Josh and Noah don't have a schedule for the camp, prioritizing freedom and creativity over the hour-by-hour agendas of other sports camps. For basketball, they mix the basic drills -- shooting, passing and dribbling -- with scrimmages and games such as "knockout" and "money in the bank."
But the camp, which runs during afternoons the week of July 18, is not limited to just basketball.
"The camp is pretty (much) free for the campers to do anything they want, whether it's baseball, basketball, even soccer," Noah said. "It's about keeping them active during the summer. That was a big reason we did it."
The Yuens home on Hilbar Lane serves as the base. The backyard is a hub for sports and other outdoor games, but sometimes the camp will venture to nearby Duveneck Elementary School, which has more room for activities such as baseball.
"This is where all the magic happens," Josh said, pointing out the screened window at a rather nondescript backyard. There are two basketball hoops, a soccer net and a play structure.
Promotion of the camp doesn't go beyond posting fliers at school and sending messages to the neighborhood email list. This year, even the cost of the camp is donation-based. It's far from the flashy summer basketball camps held by colleges or professional teams, but that doesn't matter. This is a homegrown, grassroots camp, meant to build fitness and -- more importantly -- friendship.
"It's an open session," Josh said. "It's about spending time in the summer with your friends, remaining active and learning a few things along the way as well."
It's also about the kids learning to try new things, to make their own choices.
"We realized after a while, a lot of these kids -- who are still in elementary school -- they learn better, and they have more fun when they have their own choice," Josh said. "Once they have their own choice, we'll direct them from there."
This approach has resulted in diverse activities taking place that aren't even sports-related, ranging from tie-dyeing shirts to decorating picture frames. One year, the campers wrote letters to their favorite athletes, and one even received a response from the baseball slugger Alex Rodriguez.
Managing 10 to 12 elementary-age kids, though, can be a challenge, the brothers said. Early on, Josh would get frustrated when the campers didn't listen and "did their own thing."

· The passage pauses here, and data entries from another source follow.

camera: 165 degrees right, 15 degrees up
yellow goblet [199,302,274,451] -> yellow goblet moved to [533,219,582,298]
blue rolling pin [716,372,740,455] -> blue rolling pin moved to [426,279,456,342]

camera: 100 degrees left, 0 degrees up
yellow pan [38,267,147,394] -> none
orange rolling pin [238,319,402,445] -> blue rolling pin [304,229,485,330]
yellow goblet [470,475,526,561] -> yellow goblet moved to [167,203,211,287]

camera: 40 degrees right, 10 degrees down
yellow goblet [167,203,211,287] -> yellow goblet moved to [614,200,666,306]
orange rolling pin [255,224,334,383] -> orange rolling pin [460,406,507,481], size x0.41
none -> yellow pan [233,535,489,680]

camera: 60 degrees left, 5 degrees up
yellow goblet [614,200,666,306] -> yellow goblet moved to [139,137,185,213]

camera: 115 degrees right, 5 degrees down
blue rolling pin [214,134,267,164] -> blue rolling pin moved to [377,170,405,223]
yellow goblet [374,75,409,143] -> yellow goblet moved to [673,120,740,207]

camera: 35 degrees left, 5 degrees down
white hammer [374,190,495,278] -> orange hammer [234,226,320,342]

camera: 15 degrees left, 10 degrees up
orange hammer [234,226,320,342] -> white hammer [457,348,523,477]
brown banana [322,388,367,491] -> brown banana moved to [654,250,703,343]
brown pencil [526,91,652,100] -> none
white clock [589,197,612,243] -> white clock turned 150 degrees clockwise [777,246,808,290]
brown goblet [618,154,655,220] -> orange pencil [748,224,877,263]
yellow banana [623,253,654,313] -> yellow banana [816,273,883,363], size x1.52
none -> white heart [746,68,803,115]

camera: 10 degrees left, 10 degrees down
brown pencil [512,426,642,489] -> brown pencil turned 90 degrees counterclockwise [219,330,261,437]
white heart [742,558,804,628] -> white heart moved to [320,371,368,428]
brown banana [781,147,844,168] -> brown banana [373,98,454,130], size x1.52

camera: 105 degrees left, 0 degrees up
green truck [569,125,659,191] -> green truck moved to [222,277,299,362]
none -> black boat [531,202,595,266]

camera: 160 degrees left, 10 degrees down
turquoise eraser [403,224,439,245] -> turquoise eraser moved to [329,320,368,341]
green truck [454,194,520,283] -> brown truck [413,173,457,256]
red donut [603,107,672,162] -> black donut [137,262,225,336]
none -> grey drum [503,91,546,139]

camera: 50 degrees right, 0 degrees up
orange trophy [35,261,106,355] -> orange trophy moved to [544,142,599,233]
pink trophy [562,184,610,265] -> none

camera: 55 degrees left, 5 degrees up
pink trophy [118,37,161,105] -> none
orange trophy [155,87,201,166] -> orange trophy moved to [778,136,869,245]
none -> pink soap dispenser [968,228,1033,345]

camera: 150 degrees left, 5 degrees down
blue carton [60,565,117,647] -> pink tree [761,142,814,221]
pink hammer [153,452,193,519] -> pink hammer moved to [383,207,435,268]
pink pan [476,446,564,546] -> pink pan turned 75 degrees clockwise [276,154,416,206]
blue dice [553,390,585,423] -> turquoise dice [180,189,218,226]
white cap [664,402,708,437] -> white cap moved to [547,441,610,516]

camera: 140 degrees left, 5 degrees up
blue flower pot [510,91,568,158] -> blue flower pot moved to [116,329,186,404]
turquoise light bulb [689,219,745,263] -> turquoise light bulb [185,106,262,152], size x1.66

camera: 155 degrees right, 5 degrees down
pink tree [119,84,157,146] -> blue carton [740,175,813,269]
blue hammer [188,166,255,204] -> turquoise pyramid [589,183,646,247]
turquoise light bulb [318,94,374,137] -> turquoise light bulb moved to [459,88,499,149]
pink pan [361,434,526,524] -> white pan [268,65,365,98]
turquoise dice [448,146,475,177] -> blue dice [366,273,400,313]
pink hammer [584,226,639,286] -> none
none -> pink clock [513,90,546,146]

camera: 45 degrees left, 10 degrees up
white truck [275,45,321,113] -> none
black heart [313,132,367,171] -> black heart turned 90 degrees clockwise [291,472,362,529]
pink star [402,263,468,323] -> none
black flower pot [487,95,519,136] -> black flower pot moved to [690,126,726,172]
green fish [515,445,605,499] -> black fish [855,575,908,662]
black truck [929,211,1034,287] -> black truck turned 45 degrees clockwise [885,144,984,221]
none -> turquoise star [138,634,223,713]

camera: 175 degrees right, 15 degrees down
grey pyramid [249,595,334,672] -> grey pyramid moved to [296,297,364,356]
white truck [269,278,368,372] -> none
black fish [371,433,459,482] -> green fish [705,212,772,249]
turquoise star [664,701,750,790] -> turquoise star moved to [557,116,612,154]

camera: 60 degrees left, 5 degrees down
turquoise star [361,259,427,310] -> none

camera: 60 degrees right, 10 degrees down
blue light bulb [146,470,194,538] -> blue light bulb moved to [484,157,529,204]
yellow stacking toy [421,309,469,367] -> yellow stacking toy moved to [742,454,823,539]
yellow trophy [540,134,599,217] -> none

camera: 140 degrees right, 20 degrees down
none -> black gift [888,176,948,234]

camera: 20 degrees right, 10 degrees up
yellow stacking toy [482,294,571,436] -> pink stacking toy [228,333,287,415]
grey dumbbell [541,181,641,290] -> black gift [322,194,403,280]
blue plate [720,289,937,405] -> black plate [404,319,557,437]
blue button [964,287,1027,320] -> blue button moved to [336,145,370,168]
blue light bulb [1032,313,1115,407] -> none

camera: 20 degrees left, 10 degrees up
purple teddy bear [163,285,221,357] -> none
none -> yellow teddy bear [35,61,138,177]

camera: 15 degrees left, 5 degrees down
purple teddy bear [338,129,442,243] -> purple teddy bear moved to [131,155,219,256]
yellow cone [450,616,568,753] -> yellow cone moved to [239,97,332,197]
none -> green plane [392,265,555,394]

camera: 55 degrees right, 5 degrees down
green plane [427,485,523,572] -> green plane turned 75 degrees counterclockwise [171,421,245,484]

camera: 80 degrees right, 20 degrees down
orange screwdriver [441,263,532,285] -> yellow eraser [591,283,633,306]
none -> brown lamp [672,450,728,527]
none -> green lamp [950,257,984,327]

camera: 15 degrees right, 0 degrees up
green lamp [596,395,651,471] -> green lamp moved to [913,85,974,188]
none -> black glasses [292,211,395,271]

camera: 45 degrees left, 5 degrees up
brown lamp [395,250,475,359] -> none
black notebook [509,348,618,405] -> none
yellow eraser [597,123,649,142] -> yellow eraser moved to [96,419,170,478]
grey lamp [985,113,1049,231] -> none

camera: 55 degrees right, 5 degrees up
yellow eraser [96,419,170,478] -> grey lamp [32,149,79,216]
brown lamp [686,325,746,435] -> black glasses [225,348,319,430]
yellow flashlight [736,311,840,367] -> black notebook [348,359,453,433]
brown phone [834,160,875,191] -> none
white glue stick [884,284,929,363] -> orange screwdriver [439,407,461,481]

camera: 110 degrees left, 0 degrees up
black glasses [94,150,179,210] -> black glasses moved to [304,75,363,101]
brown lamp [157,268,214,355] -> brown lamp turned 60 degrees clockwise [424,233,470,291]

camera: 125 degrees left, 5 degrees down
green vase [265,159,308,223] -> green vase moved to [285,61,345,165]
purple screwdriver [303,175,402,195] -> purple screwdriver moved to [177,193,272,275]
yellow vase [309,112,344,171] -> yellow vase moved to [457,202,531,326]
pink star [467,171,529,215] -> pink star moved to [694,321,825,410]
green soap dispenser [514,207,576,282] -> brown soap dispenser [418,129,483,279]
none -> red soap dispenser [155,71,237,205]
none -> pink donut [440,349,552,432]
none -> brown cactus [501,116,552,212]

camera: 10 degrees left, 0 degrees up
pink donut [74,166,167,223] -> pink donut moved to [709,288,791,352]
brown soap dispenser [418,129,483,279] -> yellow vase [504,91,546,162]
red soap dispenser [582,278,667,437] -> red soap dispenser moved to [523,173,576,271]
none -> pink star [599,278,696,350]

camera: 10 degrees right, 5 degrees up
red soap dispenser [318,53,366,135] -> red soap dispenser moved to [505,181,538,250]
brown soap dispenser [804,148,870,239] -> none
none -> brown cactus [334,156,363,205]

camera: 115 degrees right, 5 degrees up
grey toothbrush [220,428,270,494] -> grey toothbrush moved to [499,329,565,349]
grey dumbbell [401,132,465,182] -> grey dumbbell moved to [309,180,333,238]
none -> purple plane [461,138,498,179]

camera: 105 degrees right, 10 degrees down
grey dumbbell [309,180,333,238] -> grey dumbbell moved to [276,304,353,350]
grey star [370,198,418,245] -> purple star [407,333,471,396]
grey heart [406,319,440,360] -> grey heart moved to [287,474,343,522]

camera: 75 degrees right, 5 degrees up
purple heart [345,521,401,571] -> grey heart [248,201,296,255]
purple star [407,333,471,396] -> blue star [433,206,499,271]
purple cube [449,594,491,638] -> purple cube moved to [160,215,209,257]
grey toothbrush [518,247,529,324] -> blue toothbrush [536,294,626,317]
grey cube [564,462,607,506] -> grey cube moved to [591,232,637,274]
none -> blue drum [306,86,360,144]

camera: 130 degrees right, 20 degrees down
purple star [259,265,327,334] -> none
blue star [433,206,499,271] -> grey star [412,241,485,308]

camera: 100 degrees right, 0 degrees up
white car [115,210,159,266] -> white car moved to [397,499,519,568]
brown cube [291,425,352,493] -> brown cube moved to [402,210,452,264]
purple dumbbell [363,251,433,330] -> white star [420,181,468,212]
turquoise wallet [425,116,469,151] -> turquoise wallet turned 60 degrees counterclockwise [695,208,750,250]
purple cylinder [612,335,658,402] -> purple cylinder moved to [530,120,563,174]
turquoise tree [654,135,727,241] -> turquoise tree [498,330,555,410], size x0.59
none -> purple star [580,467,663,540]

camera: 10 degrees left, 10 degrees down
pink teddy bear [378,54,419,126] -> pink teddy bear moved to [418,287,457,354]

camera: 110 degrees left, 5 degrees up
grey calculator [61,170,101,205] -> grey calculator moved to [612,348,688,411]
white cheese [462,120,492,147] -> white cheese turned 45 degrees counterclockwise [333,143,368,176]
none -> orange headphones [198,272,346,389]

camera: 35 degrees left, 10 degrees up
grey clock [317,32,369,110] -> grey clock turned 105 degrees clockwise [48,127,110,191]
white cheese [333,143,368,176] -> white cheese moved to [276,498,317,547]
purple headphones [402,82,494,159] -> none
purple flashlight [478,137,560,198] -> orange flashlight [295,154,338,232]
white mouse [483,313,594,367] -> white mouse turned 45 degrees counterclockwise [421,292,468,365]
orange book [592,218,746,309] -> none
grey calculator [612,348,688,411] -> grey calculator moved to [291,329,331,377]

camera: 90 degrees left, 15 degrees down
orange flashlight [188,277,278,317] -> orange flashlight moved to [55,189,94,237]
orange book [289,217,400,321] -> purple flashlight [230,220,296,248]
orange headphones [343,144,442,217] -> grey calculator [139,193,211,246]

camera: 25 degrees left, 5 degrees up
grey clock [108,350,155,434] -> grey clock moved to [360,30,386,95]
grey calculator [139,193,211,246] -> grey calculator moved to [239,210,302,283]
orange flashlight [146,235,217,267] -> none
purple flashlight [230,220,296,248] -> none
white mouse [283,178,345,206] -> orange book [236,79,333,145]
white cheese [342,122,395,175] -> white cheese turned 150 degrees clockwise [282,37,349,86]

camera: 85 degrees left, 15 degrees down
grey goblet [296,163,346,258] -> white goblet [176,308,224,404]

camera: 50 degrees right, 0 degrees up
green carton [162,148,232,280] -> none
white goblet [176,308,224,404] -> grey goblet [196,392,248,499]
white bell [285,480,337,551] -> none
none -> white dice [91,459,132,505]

"Every year since then, I've understood them a little bit more, been able to enjoy a little bit more," Josh said. "So being able to learn more about myself in that way, which I never could have thought of in the beginning, was definitely rewarding."
Noah added, "We've gotten more experience with our skills and being able to communicate with the kids."
The firsthand lesson in crisis management is something the boys' mother, Kerei, appreciates.
"When (Josh and Noah) started, they would turn to me whenever they had a question," she recalled. "They would say, 'Mom, (the campers) aren't listening to me,' and I'd say, 'Great, what do you do about that?'"
What they did was use patience to let campers try new things, grasp new concepts and learn from their mistakes, Josh explained.
"If you're going to teach a kid how to do something, especially at a young age, being able to just be more patient with them and allow them to try and then fail and help them get back up is a good experience," he said.
Kerei noted how she has been more hands-off as the years have gone by, no longer needing to look over the boys' daily plans.
"I've seen them grow along with their camp," she said.
Elizabeth Hewitt -- whose two boys, Watson and Oakley, will be attending the camp for the third consecutive year -- said they "absolutely love it."
"It's a wonderful mix of sports, arts and crafts put on by wonderful role models, and it's one of the highlights of my boys' summer," Hewitt said.
Watson, 10, added, "It's awesome. You get to make tie-dye shirts."
When asked about their favorite memories from six years of camp, both brothers talked about seeing campers who were on the quieter side begin to open up and feel more confident.
It epitomizes the journey the boys have taken as well, from middle schoolers starting a basketball camp in their backyard to confident leaders who are attempting to nurture and develop community youth.
With Josh heading off to University of California, Berkeley, in the fall, the future of the camp beyond this year remains in question, though Kerei hopes Noah and two younger brothers can take the reins.
For now, the focus is on this summer.
Josh's advice to others is similar to the attitude he and Noah strive to instill in their campers: Don't be afraid to try something new.
"I know a lot of kids may be interested in coaching or starting their own camps because it is an intriguing idea," said Josh. "Try it out, and you may love it."